La duración de la aventura nos puede llevar a unas doce o quince horas dependiendo como siempre en este tipo de juegos de la habilidad y codicia por los coleccionables del jugador.

A nivel estético hay que reconocer que los chicos de Spicy han dado el resto. La dirección artística es sobresaliente, todo en el juego destila la locura y las psicosis de nuestra protagonista. Los coloridos hacen gala de un trabajo coherente y estable muy en consonancia con la historia. Todo tiene un aire tétrico, muy parecido a las películas de Tim Burton, ese tipo de realidad sucia, molesta que indudablemente causan una impresión excelente, redonda...

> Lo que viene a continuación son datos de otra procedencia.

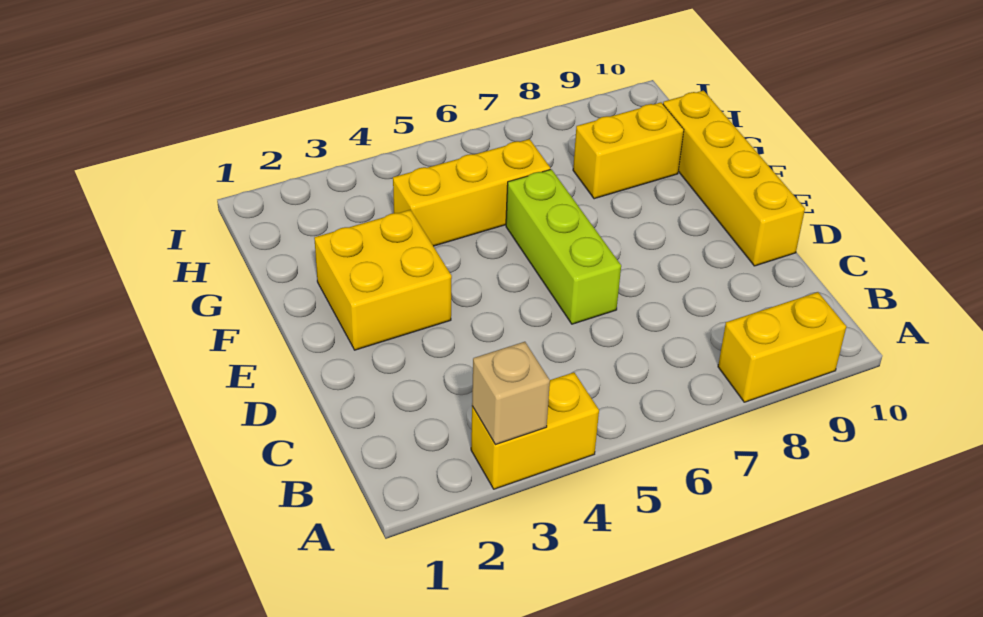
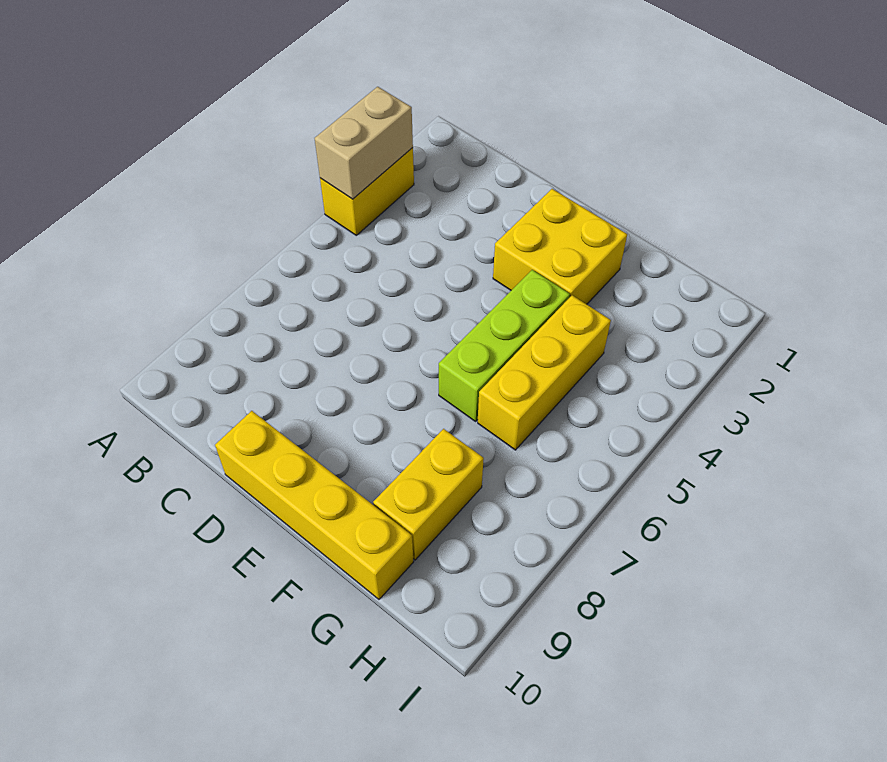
tan brick A3 level 2 -> tan brick A3:A4 level 2
yellow brick A8:A9 level 1 -> none
lime brick D6:F6 level 1 -> lime brick F4:F6 level 1

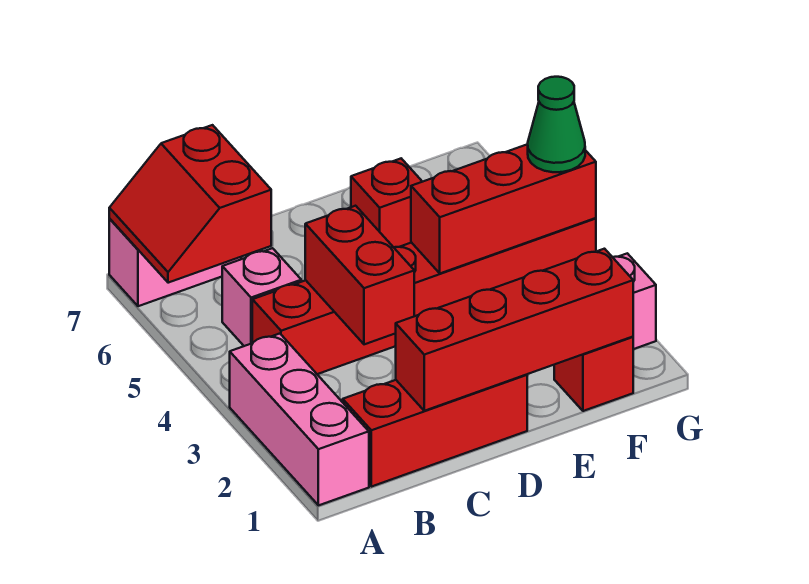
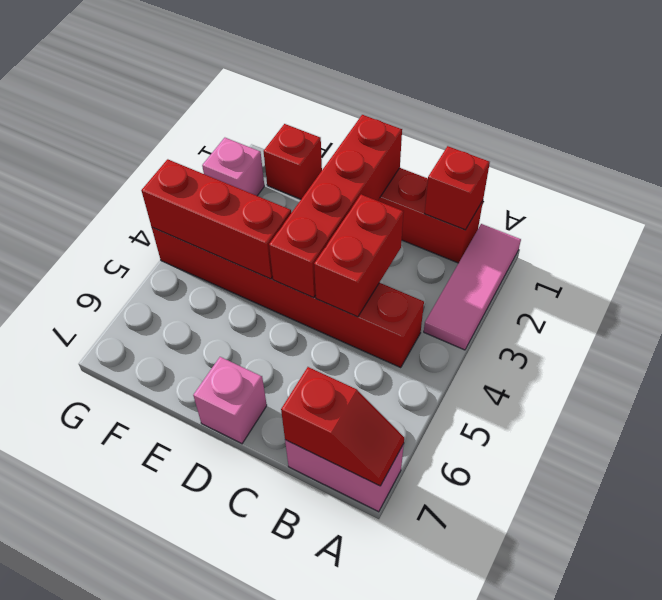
pink brick A1:A3 level 1 -> pink tile A1:A3 level 1
red slope A6:B7 level 2 top B -> red slope A7:B7 level 2 top B
pink brick B5 level 1 -> pink brick D7 level 1
red brick C1:F1 level 2 -> red brick D1:D4 level 2
red brick E6 level 1 -> red brick B1 level 2
green cone G4 level 3 -> none

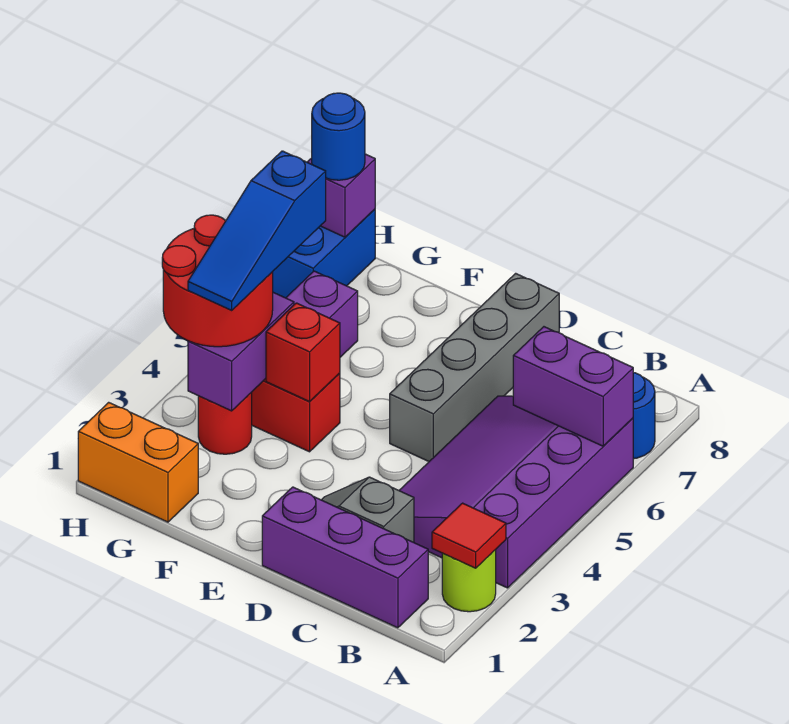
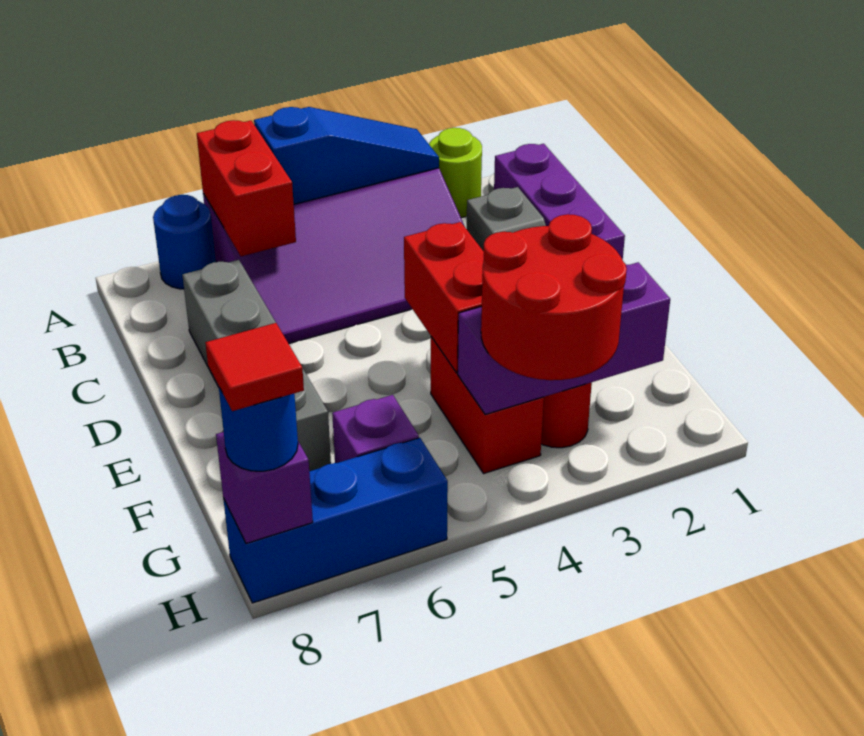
red tile A2 level 2 -> red tile H8 level 4
purple brick A6:B6 level 2 -> red brick A6:B6 level 2
grey brick D5:D8 level 1 -> grey brick C7:F7 level 1
red brick F4 level 2 -> red brick E4:F4 level 2
orange brick G1:H1 level 1 -> none
purple brick G3:G4 level 2 -> purple brick G2:G4 level 2
blue slope G3:G5 level 4 top 5 -> blue slope A3:A5 level 2 top 5
blue brick H7:H8 level 1 -> blue brick H6:H8 level 1

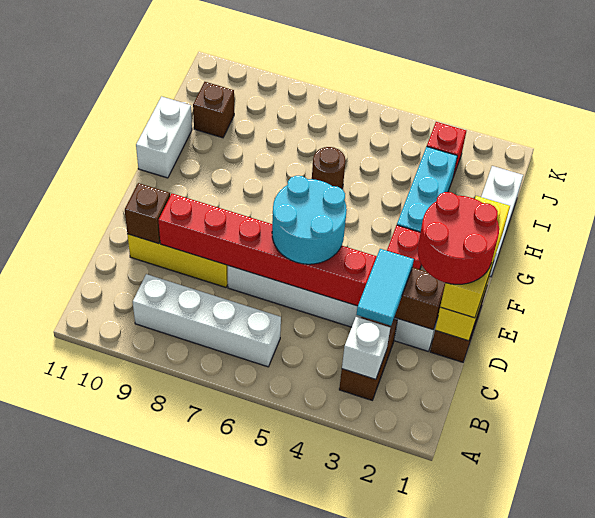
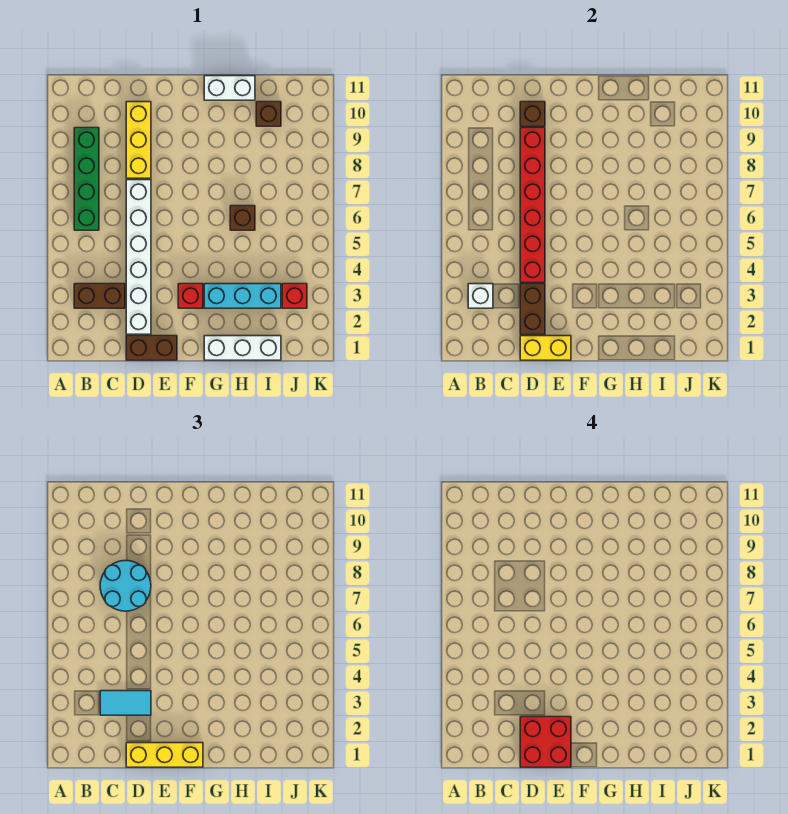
white brick B6:B9 level 1 -> green brick B6:B9 level 1
red round brick D1:E2 level 4 -> red brick D1:E2 level 4
cyan round brick D5:E6 level 3 -> cyan round brick C7:D8 level 3
brown round brick H6 level 1 -> brown brick H6 level 1

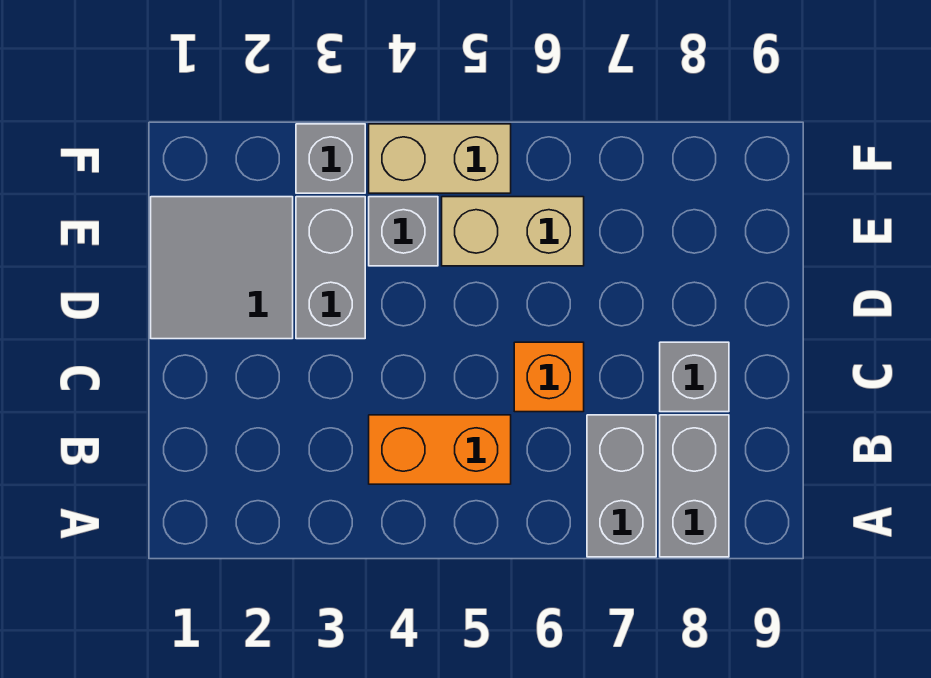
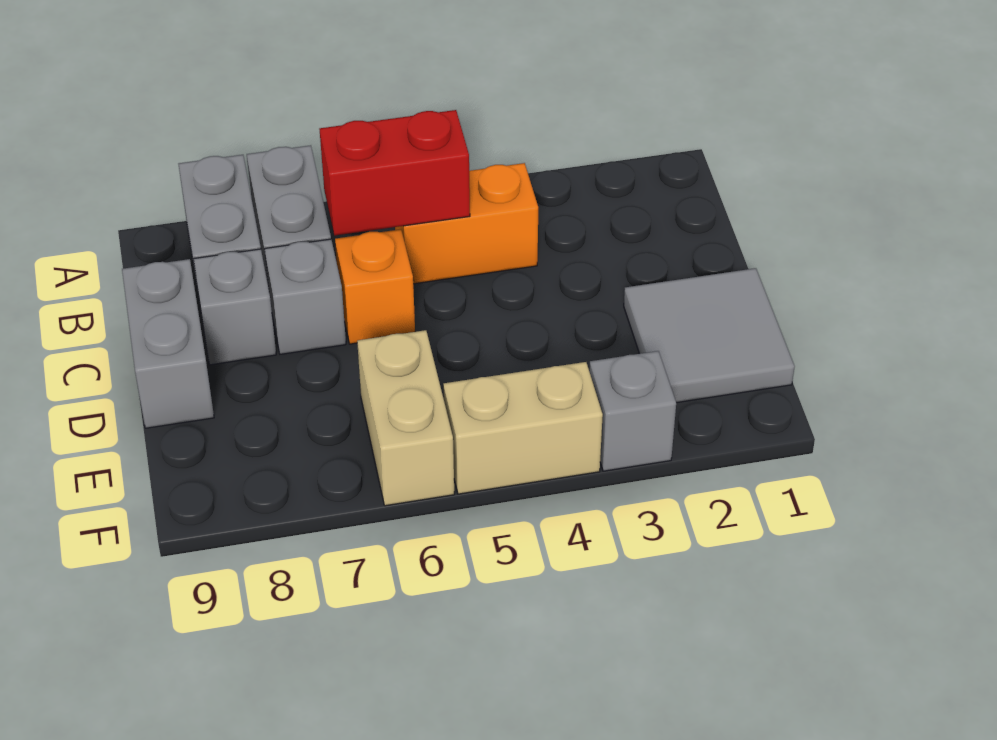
none -> red brick B5:B6 level 2
grey brick D3:E3 level 1 -> grey brick C9:D9 level 1
grey brick E4 level 1 -> grey brick C7 level 1
tan brick E5:E6 level 1 -> tan brick E6:F6 level 1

La parte mala sin duda viene de parte de los aspectos técnicos de este tipo de estética. Los gráficos técnicamente hablando no son ninguna maravilla, los modelados son sencillos y las texturas algo pobres. El motor gráfico Unreal Engine 3, no funciona todo lo bien que esperaríamos lo que conlleva tiempos de carga lentos. Existen eso sí, ciertos detalles muy logrados, sobre todo en el diseño de Alicia (los movimientos del vestuario y del pelo están muy logrados por ejemplo) si bien este aspecto vuelve a hablar muy bien de la dirección artística y no dejan de ser anecdóticos en referencia a aspectos técnicos.

Sin duda y como hemos apuntado el diseño y trabajo estético gana la partida de mano a la dirección técnica. La ambientación rayando en lo terrorífico, lo angustioso, no se ve acompañada por unos tiempos de carga decente, unos modelados dignos y unas texturas más dinámicas, lo que hace que el título pierda enteros, lo cual es una autentica pena ya que Alice Madness Return es sin duda todo un juegazo.

En el aspecto del sonido, simplemente se cumple lo que cabe esperar aunque sin grandes alardes. El sonido en este sentido juega bien al servicio de la ambientación, aunque se podría haber hecho más. Además está doblado al castellano y aunque no hay ninguna voz famosa o reconocible por el gran público, se hace un trabajo bueno y competente.

A modo de conclusión podemos decir que Alice Madness Return es un título que aunque no viene a revolucionar el género de plataformas es una buena apuesta de entretenimiento. Para los gamer clásico (entre los que me incluyo) que han gastado horas en el género de plataformas, sin duda supondrá un ejercicio de rememorar tiempos en los que casi todos los títulos que salían al mercado eran de este género en mayor o menor medida y que sin duda les dio muy buenos ratos. Además la casi ausencia de este tipo de género en el panorama actual lo hacen sin duda una rara joya que es digna de adornar nuestras estanterías. American McGee y su equipo han querido hacer un buen ejercicio de coherencia con el género independientemente de las modas en el universo del videojuego, plagado de FPS y Rol, además de hacer un sobresaliente trabajo artístico que demuestra que la ambientación es una parte fundamental de un buen producto... aunque es una pena que las características técnicas no hayan acompañado a la enorme creatividad artística.

La jugabilidad sencilla basada en los saltos de plataformas, son bastante entretenidas si bien puede a la larga parecer un poco repetitivas. Los minijuegos y puzles dan ese punto de variación para evitar dicha repetición y cumplen bien su cometido.

Alice: Madness Returns puede parecer un producto sacado de otra época, si bien este cierto aire retro le da más valor y casi parece una novedad en el panorama consolero actual. ¿Te apetece un viaje a la locura?... Pues sigue al conejo blanco.